For that, and for many other reasons, hundreds of women across the world  descended on the streets and went on strike in their countries to join the International Women’s Day protest.  

In the U.S, the first mass International Women’s Strike - named "A Day Without a Woman" -  closed schools, shops and moved thousands of women out in the streets to highlight the gender pay gap and show solidarity with the global women’s movement.

Crowds rallied on the steps of Congress in Washington DC, while others gathered in New York, Philadelphia, Baltimore, Milwaukee, Washington and Berkeley and Democratic women in the House staged a symbolic walkout in solidarity.

The strike – billed “A Day Without a Woman” – marked the first major action since the global women’s marches on 21 January, which attracted up to 2 million people onto the streets to protest against violence against women, inequality, oppression and misogyny.

Wednesday’s strike is reminiscent of the recent  “A Day Without Immigrants,” walkouts organized in protest of Trump-administration policies meant to show what the country would be like without the work of immigrants. According to a study by the Center of American Progress, a left-leaning think tank, it would cost the U.S. gross domestic product $21 billion if all American women who work outside of the home for pay took a day off

 "This kind of strike is really something new", L.A. Kauffman, a historian of radical protest in America, said in The Atlantic. According to the expert, a general strike like this one represents a new model of protest.

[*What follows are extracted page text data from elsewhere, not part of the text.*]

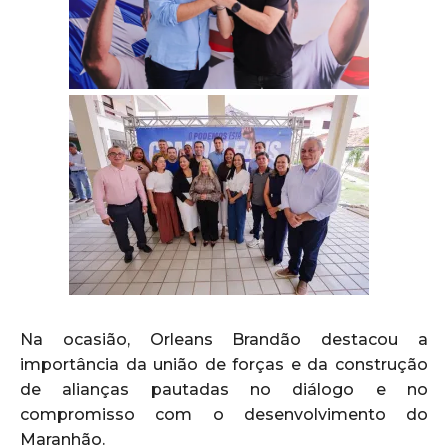
Na ocasião, Orleans Brandão destacou a
importância da união de forças e da construção
de alianças pautadas no diálogo e no
compromisso com o desenvolvimento do
Maranhão.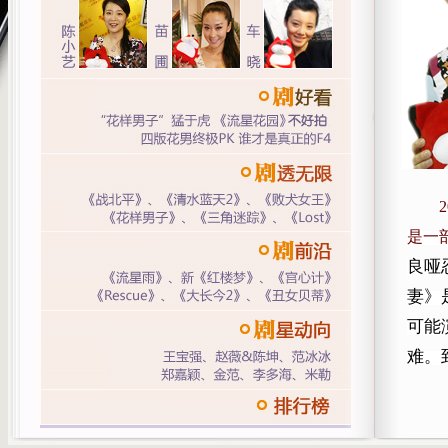
是一
良哑
妻》
可能
难。
亮》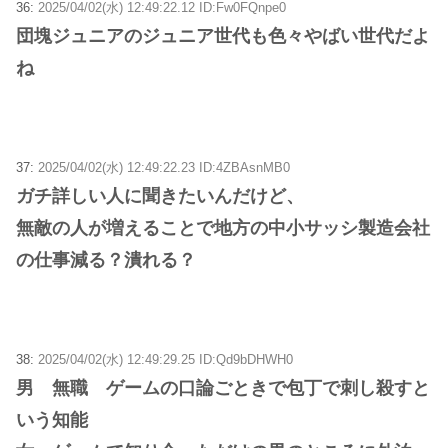
36:
2025/04/02(水) 12:49:22.12 ID:Fw0FQnpe0
団塊ジュニアのジュニア世代も色々やばい世代だよ
ね
37:
2025/04/02(水) 12:49:22.23 ID:4ZBAsnMB0
ガチ詳しい人に聞きたいんだけど、
無敵の人が増えることで地方の中小サッシ製造会社
の仕事減る？潰れる？
38:
2025/04/02(水) 12:49:29.25 ID:Qd9bDHWH0
男 無職 ゲームの口論ごときで包丁で刺し殺すと
いう知能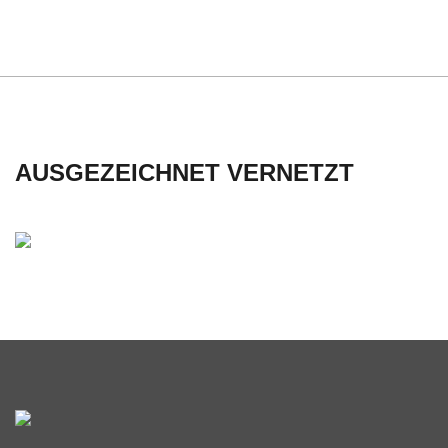
C
H
U
AUSGEZEICHNET VERNETZT
L
E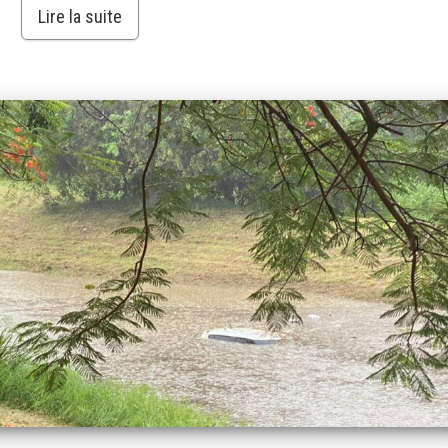
Lire la suite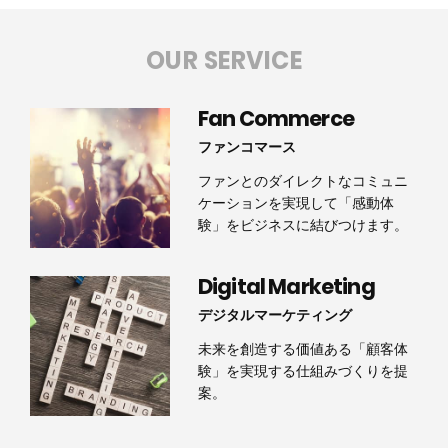
OUR SERVICE
Fan Commerce
ファンコマース
ファンとのダイレクトなコミュニ
ケーションを実現して「感動体
験」をビジネスに結びつけます。
Digital Marketing
デジタルマーケティング
未来を創造する価値ある「顧客体
験」を実現する仕組みづくりを提
案。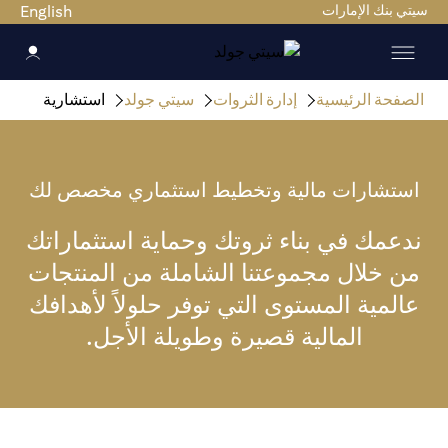
سيتي بنك الإمارات
English
الصفحة الرئيسية
إدارة الثروات
سيتي جولد
استشارية
استشارات مالية وتخطيط استثماري مخصص لك
ندعمك في بناء ثروتك وحماية استثماراتك
من خلال مجموعتنا الشاملة من المنتجات
عالمية المستوى التي توفر حلولاً لأهدافك
المالية قصيرة وطويلة الأجل.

And that may be an example of how Trump’s presidency -stirring civic engagement from his opponents as well as his supporters- could be revitalizing American democracy.

President Trump weighed in early with a brief statement, writing a message of respect on Twitter for women and the role they play in the economy: "On International Women's Day, join me in honoring the critical role of women here in America & around the world.", Trump tweeted.

Across South America mass strikes and demonstrations drew attention to high rates of femicide. In Argentina protests kicked off with a “ruidazo” – a traditional banging of pots and pans – followed by a march in Buenos Aires to protest against the 78% rise in femicide in the past eight years.